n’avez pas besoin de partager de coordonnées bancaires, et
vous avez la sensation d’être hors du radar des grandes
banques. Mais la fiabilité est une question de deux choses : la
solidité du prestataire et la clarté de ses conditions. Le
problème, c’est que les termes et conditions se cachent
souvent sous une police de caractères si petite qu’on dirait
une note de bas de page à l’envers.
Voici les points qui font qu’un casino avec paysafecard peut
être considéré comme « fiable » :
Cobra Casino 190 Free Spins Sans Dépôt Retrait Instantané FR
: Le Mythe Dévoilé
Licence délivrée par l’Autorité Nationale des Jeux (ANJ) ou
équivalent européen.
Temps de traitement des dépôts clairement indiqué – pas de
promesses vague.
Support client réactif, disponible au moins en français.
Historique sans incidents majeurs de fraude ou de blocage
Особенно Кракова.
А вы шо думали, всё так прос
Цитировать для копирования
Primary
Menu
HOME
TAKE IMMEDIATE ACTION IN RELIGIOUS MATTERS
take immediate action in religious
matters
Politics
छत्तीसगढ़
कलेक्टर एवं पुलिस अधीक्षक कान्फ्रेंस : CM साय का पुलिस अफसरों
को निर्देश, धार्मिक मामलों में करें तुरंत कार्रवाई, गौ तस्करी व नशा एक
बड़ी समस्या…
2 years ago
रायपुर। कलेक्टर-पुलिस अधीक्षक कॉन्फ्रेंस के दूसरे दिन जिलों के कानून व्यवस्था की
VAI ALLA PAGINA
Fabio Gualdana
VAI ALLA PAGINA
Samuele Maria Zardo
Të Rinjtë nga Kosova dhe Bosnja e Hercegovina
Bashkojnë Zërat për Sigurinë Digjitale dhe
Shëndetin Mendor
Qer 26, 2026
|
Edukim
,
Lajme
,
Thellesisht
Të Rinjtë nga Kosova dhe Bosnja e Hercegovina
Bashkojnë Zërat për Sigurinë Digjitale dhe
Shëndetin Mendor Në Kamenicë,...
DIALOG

****

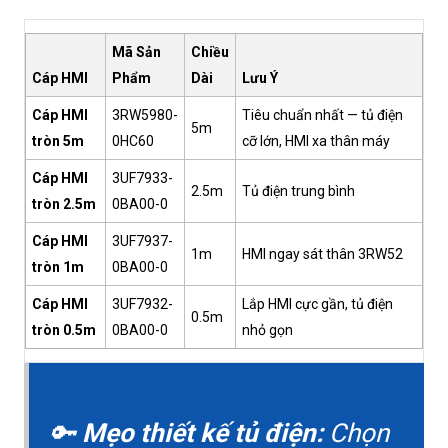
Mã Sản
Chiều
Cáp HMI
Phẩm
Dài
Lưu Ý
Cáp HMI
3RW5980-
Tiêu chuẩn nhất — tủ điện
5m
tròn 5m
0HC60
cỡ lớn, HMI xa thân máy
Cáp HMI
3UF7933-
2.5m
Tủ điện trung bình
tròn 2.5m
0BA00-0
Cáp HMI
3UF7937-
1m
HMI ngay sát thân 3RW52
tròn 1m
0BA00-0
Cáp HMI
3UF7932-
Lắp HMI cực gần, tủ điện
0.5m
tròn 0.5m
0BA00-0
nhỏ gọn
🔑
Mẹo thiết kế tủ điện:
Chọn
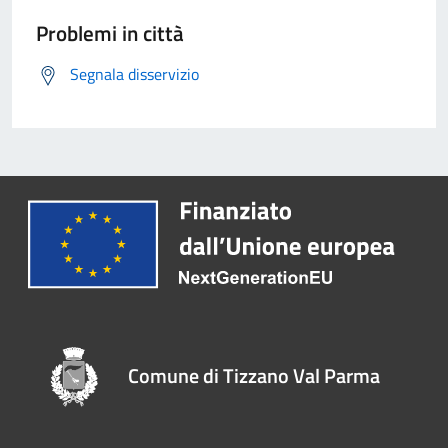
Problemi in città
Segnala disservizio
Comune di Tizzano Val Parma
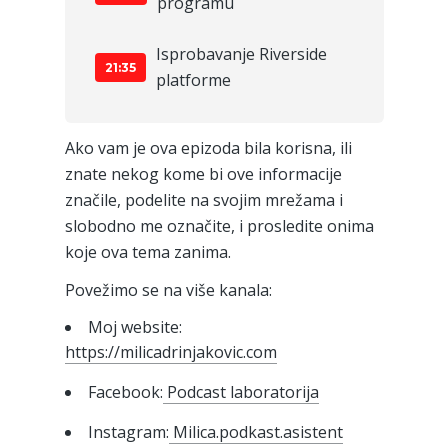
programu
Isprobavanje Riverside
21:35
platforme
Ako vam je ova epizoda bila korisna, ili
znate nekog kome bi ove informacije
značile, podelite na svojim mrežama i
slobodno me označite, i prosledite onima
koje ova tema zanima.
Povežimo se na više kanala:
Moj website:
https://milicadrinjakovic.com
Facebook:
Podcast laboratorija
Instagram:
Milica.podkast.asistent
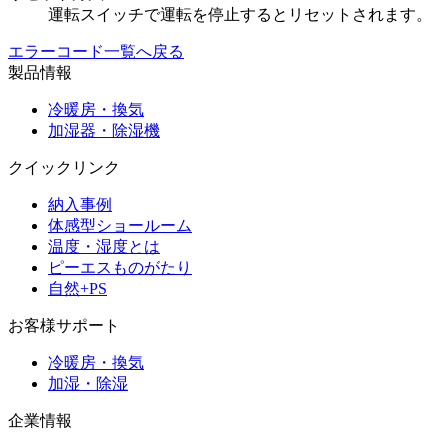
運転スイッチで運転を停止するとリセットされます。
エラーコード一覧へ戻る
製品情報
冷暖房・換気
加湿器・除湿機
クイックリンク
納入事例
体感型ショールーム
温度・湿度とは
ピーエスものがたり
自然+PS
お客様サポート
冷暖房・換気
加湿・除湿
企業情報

****

§ WHAT TO WORK ON
Return all lines of the material above in which the word "conditions" occurs.

§ WRITTEN REPLY
solidité du prestataire et la clarté de ses conditions. Le
problème, c’est que les termes et conditions se cachent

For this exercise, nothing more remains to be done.